### What this task involves
Gather each line containing the string "worn" from these entries.

### Material to process

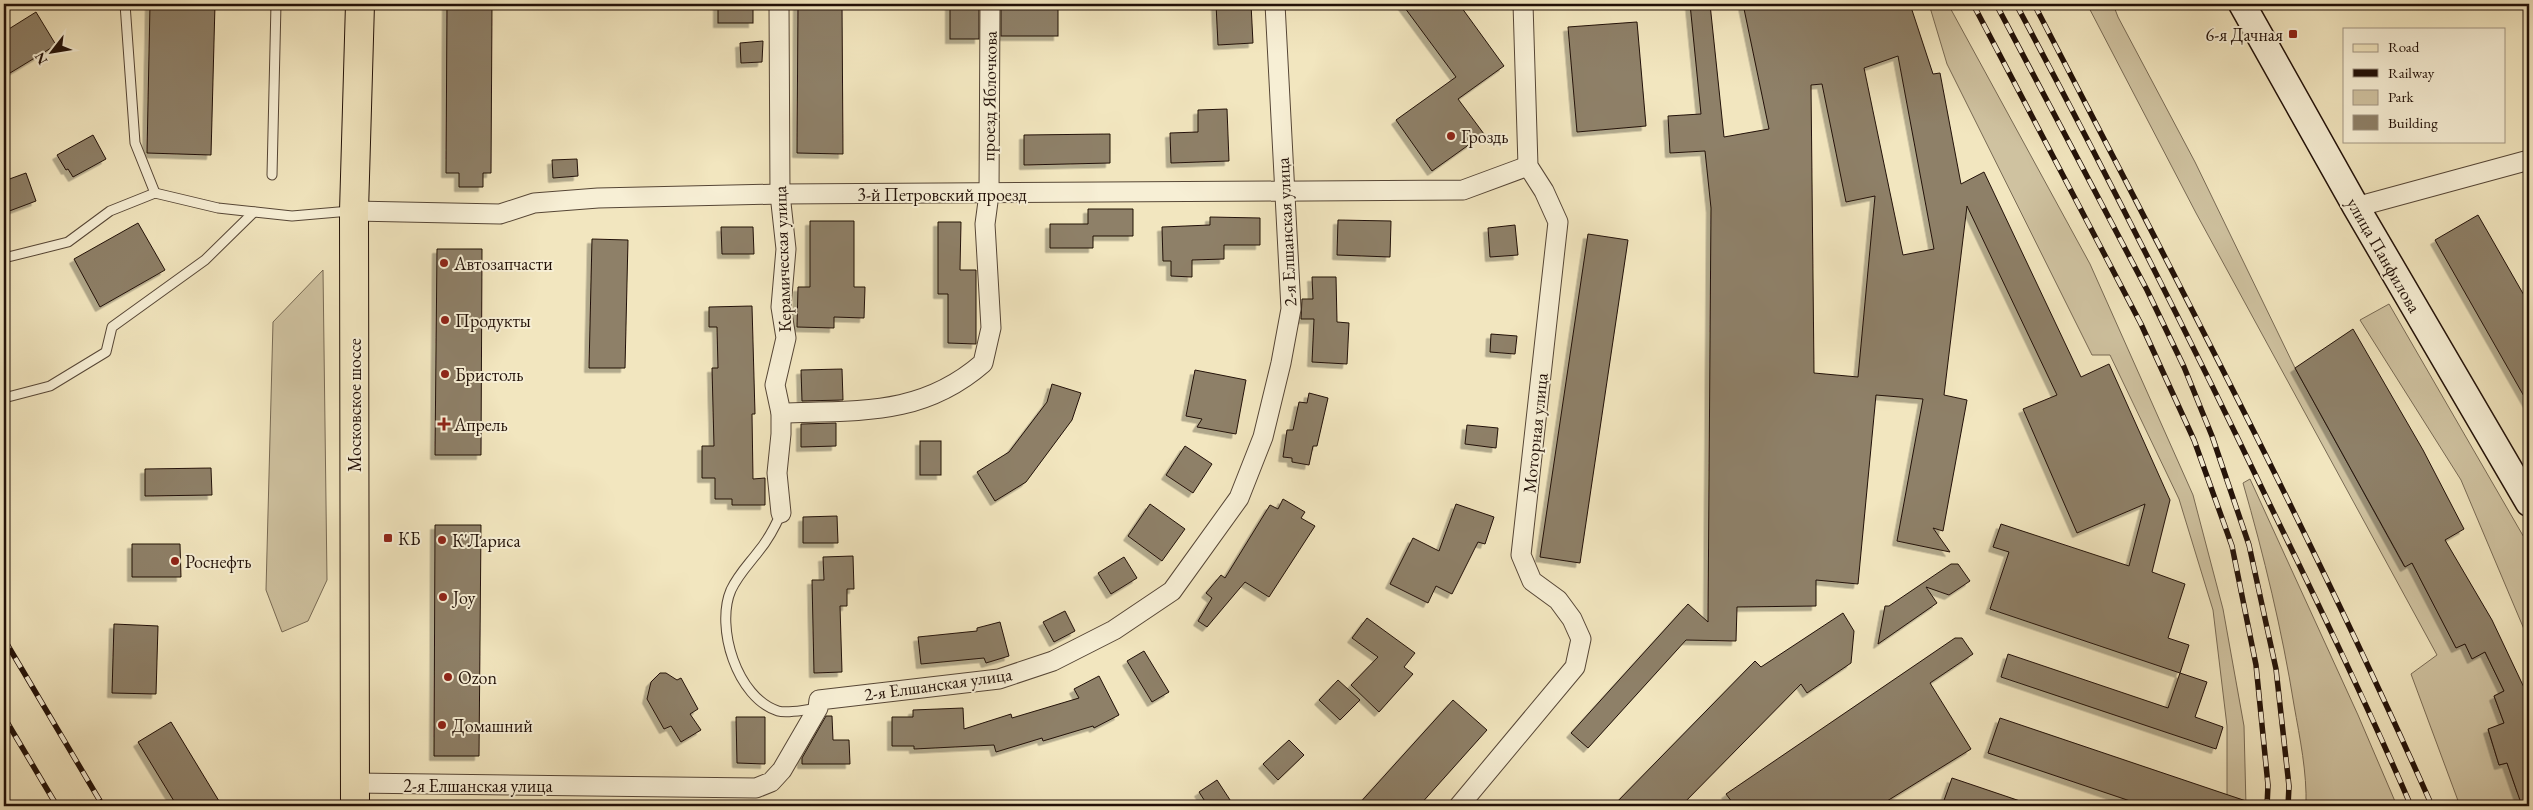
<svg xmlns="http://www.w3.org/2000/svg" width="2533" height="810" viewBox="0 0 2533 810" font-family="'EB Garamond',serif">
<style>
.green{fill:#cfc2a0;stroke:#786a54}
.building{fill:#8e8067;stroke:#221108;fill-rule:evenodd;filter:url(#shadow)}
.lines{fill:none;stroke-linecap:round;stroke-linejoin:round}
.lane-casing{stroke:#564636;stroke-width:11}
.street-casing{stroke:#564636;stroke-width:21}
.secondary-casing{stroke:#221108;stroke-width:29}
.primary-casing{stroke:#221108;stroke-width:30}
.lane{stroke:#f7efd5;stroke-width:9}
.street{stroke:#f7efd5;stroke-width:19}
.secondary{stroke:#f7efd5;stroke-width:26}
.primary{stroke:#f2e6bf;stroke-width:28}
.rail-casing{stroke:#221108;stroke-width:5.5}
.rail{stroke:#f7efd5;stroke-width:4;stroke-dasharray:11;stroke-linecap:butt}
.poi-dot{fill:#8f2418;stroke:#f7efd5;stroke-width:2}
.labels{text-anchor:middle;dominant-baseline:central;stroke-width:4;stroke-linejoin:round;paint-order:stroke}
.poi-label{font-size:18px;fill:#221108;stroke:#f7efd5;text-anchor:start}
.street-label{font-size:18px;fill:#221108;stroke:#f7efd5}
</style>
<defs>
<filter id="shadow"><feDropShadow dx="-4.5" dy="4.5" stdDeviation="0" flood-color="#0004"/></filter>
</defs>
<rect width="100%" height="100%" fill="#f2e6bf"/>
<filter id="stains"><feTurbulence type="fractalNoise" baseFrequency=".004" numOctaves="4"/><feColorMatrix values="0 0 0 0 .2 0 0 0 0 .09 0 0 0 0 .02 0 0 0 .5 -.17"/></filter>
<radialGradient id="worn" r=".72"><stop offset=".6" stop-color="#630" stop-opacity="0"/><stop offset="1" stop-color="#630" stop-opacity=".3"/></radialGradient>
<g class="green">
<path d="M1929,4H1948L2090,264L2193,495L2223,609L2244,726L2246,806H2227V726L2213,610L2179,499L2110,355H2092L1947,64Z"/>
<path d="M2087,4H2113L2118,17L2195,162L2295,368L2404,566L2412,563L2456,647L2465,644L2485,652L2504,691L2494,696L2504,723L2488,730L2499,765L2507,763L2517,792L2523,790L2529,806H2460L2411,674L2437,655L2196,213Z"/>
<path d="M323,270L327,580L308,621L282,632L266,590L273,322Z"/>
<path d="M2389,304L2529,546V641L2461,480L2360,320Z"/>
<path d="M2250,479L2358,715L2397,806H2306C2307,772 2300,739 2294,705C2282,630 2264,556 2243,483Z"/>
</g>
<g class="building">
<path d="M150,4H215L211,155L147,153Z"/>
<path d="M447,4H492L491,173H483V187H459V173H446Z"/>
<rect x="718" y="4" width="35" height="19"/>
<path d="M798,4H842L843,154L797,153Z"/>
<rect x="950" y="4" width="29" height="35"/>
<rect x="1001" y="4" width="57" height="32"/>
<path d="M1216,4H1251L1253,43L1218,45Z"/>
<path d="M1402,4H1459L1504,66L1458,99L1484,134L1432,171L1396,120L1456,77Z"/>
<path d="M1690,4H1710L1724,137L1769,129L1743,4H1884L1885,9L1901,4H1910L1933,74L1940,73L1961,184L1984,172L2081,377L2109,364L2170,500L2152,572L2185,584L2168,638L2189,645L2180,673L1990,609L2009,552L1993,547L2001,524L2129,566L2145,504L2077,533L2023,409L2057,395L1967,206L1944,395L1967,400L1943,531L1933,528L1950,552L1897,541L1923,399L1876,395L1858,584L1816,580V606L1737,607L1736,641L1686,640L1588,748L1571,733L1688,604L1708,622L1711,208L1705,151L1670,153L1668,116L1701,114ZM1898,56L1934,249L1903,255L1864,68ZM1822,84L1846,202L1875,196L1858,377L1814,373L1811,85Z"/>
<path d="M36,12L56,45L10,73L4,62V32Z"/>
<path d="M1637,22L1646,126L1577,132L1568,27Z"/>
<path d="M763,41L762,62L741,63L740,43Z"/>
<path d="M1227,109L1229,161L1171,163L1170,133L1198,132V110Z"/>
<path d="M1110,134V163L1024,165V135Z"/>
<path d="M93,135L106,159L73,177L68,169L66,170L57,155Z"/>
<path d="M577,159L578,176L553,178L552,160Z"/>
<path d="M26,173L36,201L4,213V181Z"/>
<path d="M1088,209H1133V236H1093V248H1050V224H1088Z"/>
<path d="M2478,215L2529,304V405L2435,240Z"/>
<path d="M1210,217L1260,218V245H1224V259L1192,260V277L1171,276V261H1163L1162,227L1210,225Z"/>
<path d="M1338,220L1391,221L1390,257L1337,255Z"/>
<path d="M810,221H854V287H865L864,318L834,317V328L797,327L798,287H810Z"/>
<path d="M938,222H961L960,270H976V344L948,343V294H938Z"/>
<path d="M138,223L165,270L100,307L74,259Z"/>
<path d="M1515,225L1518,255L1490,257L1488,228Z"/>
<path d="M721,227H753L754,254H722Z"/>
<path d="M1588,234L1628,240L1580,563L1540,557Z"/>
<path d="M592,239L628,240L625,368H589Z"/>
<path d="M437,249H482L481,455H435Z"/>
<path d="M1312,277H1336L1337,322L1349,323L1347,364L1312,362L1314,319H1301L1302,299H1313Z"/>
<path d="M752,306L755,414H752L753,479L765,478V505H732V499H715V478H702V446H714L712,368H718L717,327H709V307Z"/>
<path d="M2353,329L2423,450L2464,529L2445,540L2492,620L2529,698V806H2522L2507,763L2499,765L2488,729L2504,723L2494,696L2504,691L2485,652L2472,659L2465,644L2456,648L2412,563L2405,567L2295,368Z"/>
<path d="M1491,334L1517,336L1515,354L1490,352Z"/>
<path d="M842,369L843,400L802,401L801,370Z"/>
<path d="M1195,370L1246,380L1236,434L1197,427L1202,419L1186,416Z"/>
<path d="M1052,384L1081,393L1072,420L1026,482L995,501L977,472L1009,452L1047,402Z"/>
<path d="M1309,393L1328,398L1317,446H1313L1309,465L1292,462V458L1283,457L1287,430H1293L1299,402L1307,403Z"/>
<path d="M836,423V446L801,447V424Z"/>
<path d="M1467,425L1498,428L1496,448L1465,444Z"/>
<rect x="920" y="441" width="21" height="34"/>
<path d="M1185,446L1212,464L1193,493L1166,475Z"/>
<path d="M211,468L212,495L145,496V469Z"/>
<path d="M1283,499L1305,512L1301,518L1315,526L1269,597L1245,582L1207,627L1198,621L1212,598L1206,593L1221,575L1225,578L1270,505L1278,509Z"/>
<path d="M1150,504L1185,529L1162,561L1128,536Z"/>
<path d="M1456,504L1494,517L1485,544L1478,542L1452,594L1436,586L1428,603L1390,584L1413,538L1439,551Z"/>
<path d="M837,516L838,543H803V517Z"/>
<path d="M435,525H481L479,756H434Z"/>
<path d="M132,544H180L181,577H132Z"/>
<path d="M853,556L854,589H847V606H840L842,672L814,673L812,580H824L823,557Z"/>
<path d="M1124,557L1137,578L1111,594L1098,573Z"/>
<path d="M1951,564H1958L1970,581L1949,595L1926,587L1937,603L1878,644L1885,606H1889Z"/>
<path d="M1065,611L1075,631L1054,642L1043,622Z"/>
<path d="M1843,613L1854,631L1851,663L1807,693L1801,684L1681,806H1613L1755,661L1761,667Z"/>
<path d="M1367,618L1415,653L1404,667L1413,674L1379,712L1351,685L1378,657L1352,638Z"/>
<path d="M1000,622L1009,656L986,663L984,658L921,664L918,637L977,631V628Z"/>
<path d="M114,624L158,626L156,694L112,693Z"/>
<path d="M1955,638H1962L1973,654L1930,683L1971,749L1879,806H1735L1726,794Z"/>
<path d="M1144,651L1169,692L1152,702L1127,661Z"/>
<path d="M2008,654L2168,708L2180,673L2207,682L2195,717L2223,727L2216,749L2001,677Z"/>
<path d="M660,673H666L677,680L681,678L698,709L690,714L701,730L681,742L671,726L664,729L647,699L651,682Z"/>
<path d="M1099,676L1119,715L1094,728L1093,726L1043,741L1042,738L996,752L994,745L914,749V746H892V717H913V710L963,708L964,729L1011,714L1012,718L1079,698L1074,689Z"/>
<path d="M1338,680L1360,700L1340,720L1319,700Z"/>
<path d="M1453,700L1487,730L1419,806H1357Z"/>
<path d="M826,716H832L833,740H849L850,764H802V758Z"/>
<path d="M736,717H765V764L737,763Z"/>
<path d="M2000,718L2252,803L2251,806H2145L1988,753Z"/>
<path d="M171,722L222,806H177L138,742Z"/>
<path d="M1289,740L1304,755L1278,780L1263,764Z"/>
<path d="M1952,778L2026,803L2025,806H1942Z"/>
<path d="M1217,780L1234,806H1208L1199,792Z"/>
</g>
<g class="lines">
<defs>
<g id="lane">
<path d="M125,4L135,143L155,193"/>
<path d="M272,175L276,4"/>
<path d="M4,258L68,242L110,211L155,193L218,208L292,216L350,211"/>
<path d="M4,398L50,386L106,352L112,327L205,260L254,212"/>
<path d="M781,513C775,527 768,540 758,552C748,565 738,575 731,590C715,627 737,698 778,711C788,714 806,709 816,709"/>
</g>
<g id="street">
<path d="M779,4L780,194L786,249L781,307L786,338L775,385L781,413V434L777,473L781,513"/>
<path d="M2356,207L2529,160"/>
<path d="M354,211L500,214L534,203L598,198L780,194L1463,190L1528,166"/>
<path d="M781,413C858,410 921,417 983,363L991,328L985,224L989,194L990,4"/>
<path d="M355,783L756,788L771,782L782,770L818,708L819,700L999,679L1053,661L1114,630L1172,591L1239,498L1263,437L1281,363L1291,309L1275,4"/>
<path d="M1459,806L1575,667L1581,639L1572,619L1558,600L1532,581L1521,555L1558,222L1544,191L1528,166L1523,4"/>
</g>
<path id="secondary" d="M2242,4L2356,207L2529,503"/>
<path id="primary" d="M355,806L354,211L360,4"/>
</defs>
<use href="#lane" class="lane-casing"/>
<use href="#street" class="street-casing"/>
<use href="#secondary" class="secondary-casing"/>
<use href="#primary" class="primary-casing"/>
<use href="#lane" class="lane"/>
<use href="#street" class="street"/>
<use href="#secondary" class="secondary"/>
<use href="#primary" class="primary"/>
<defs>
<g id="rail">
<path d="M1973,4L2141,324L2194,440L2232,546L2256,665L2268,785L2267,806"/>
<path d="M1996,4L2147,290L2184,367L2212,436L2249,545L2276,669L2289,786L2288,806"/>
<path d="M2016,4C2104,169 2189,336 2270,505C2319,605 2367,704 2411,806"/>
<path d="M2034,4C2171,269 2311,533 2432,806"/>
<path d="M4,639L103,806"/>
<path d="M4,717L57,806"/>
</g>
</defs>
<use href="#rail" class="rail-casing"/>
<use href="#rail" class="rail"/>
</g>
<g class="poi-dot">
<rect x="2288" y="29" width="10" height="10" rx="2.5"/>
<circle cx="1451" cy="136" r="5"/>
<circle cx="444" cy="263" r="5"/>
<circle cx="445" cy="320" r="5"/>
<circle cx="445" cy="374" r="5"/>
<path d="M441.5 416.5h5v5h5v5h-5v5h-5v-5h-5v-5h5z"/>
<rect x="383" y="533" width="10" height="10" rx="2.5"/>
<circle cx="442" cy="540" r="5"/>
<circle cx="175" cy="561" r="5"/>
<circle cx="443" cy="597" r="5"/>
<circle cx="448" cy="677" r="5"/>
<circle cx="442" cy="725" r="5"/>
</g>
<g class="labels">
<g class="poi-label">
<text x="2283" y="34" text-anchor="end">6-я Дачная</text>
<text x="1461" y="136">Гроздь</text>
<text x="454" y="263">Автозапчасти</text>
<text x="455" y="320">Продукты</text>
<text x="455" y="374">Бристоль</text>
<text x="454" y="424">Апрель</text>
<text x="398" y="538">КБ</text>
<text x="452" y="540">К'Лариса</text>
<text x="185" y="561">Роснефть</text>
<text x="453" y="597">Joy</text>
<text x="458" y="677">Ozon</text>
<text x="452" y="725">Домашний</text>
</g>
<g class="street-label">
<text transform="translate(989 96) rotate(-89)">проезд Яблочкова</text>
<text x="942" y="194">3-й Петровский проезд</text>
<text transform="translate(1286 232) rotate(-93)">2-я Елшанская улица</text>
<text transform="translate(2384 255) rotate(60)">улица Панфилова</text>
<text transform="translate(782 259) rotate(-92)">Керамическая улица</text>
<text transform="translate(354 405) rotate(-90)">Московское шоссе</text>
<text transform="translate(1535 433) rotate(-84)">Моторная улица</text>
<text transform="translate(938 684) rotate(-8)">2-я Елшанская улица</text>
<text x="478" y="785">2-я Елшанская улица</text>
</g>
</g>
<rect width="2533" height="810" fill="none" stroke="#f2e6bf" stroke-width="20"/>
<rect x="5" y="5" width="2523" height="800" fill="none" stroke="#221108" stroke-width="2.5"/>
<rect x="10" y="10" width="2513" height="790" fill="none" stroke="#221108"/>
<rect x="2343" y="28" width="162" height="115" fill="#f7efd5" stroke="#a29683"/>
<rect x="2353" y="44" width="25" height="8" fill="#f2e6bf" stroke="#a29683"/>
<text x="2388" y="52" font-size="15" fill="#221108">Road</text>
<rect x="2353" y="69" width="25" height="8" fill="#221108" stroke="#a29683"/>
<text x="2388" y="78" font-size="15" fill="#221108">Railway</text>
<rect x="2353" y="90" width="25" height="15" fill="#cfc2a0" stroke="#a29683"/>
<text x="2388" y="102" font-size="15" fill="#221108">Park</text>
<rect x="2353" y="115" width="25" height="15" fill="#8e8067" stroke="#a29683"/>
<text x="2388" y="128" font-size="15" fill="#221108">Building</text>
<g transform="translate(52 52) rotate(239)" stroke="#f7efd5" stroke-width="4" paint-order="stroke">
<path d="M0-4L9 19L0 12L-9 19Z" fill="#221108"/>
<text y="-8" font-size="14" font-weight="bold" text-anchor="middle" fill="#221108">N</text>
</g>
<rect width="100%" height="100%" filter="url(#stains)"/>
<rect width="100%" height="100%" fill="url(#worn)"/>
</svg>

### Task output
<radialGradient id="worn" r=".72"><stop offset=".6" stop-color="#630" stop-opacity="0"/><stop offset="1" stop-color="#630" stop-opacity=".3"/></radialGradient>
<rect width="100%" height="100%" fill="url(#worn)"/>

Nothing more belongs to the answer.